Arbeitsauftrag 1: Welche Körperteile eines Artgenossen nennt der Text über Kannibalismus bei Schweinen als Beispiele für das Benagen?
Arbeitsauftrag 2: Führe den Text über Kannibalismus bei Schweinen im Anschluss an seinen letzten Satz weiter.

=== Quellenauszug ===

Kannibalismus bei Schweinen

Als Kannibalismus bezeichnet man eine Verhaltensanomalie, welche mit dem Benagen bis hin zum vollständigen Abbeißen diverser Körperteile wie Ohren oder Schwänze eines Artgenossen einhergeht und gegebenenfalls hohe Tierverluste verursacht. Es stellt ein weit verbreitetes Problem der modernen Schweineproduktion dar und kann zu Schäden, Leiden und Schmerzen beim Tier sowie zu negativen ökonomischen Folgen im Betrieb führen. Kannibalismus ist multifaktoriell bedingt und von einer Reihe verschiedener Einflüsse abhängig. Eine fachübergreifende Analyse der vielgestaltigen Ursachen ist daher erforderlich. Neben Einflussfaktoren wie Haltungsbedingungen, genetischer Disposition und infektiöser Genese kommt der Fütterung eine maßgebliche Bedeutung zu.

=== Datensätze ===

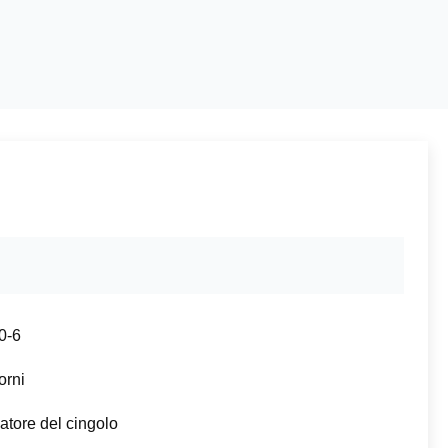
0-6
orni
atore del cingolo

===
=== Datensätze ===

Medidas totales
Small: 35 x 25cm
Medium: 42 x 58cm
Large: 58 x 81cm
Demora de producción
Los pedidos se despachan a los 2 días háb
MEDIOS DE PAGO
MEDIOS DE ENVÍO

===

Antwortbereich 1: Ohren und Schwänze.

Antwortbereich 2:
Untersuchung von Futtermittelproben

2015 lagen dem LGL hierzu zwei Futtermittelproben mit der Bitte um eine zielgerichtete Untersuchung vor. Es wurde von Problemen in den Produktionsabschnitten der Ferkelaufzucht, welche allgemein als kritische Phase für das Auftreten von Kannibalismus
gesehen wird, sowie in der sich anschließenden Mastphase berichtet. In diesem Zusammenhang bestimmte das LGL die Gehalte von ernährungsphysiologischen Komponenten wie Rohnährstoffen, Aminosäuren und Mineralstoffen und prüfte die Ration
tierschutzrechtlich im Hinblick auf ihre Eignung für Schweine. Außerdem bestimmte das LGL die Mykotoxingehalte.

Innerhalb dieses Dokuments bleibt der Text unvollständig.